Neuf oiseaux réunis doivent voter pour ou contre ce voyage à la recherche du roi Simurgh. Il y a aussi une chauve-souris et un ermite. Mais on retrouve ici des personnages typiques de la Slovénie contemporaine et le langage employé rappelle celui des politiques, quand ils parlent de l’avenir de leurs concitoyens…
Ici, les oiseaux ont du mal à se mettre d’accord à quitter leur foyer qui symbolise les limites de notre connaissance, pour s’envoler à la recherche du royaume de Simurgh. Ce voyage mystique, que le metteur en scène a replacé en Slovénie, nous rappelle les moments-clés de l’histoire récente. Convaincre tous les oiseaux de se libérer, de réaliser comme une union nationale et d’aller chercher « leur roi » part d’une bonne intention qui… met parfois en danger leur intégrité morale.
Le spectacle est habilement mis en scène par Jernej Lorenci, et bien maîtrisé par tous les comédiens, en particulier par Branko Jordan (la Huppe), qui orchestre les discussions comme un chef d’entreprise expérimenté mais… qui va douter de l‘idéal avec lequel il a convaincu les autres de le suivre.

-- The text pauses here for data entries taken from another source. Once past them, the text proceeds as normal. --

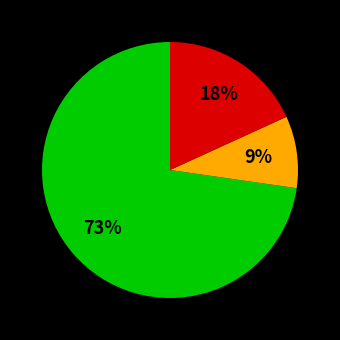

To the nearest percent, what is the difference between the largest and smallest slice percentages?

64%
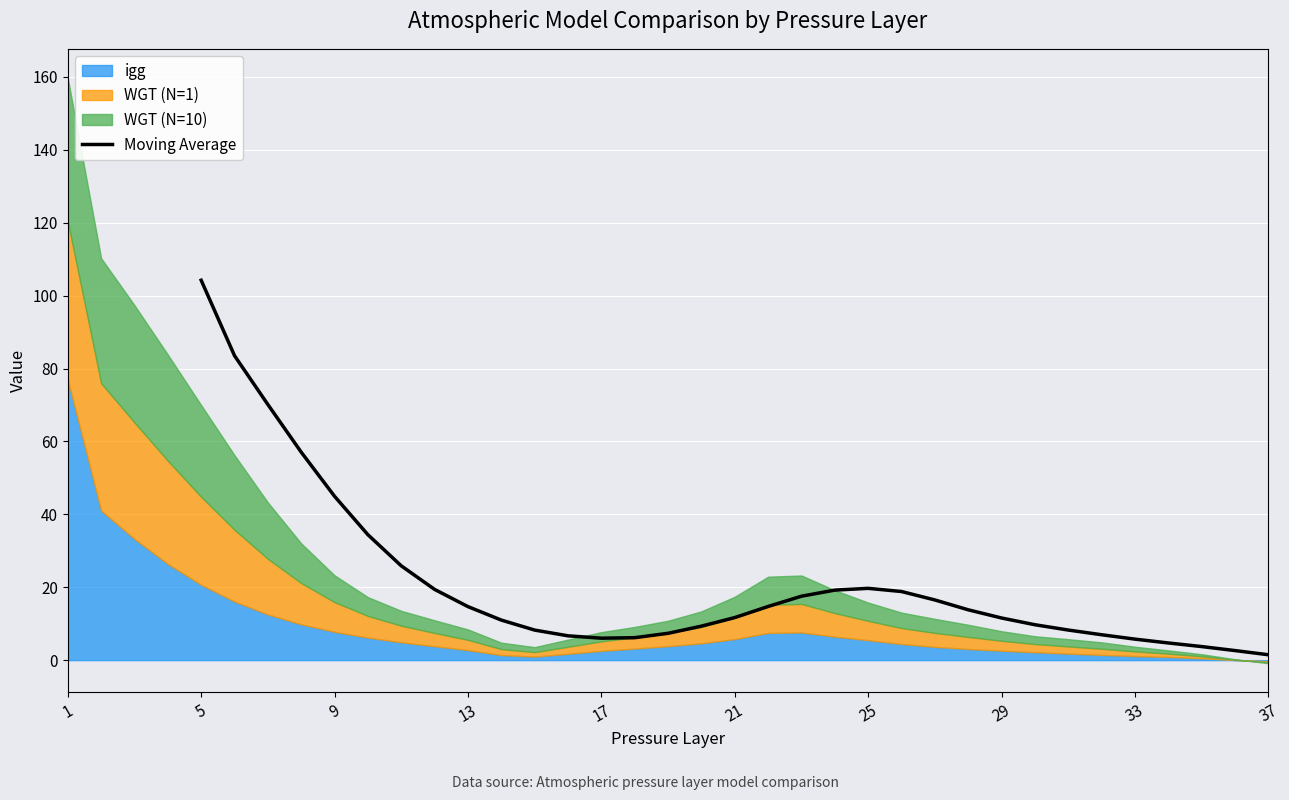

How many interior local valleys (lower than both neighbors) does the data have?

1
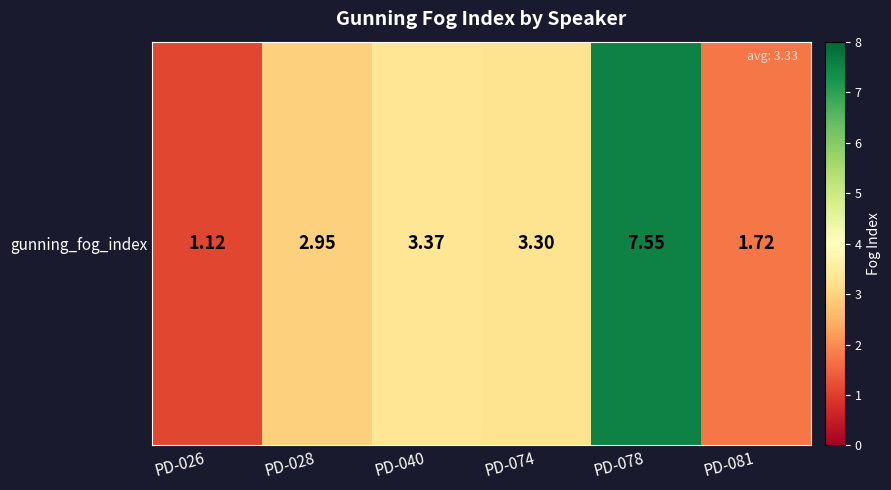

Between PD-028 and PD-074, which is larger?

PD-074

Anecdotes, petits contes, et chansons parsèment le texte, sans en casser le rythme. On en arrive ainsi doucement à la deuxième partie: le voyage des oiseaux, où Jernej Lorenci a mis l’accent sur le spirituel et le symbolisme profond du poème. Les masques tombent alors et la véritable personnalité des oiseaux se révèle quand ils enlèvent leurs costumes. L’air devient lourd de non-dits entassés sur les mots et les gestes.Et pendant deux heures, le public est fasciné par cette histoire mystique teintée, parfois d’absurde, avec quelques métaphores faciles.Les scènes se succèdent vite mais avec, parfois, quelques moments un peu confus.
Alors, digne d’être savouré, ce Zborovanje ptic? Oui, pour la merveilleuse poésie du texte, le jeu remarquable des comédiens et la qualité de la mise en scène de Jernej Lorenci, même s’il y a des allusions qui échappent aux spectateurs qui n’ont pas le bonheur d’être slovènes… La poésie, si raffinée et si savoureuse du texte persan , passe quand même mais la seconde partie du spectacle de deux heures mériterait sans doute quelques coupes…
Larisa Daugul et Gergana Stoycheva
Spectacle présenté au 47e Festival de théâtre de Maribor (Slovénie) le 18 octobre.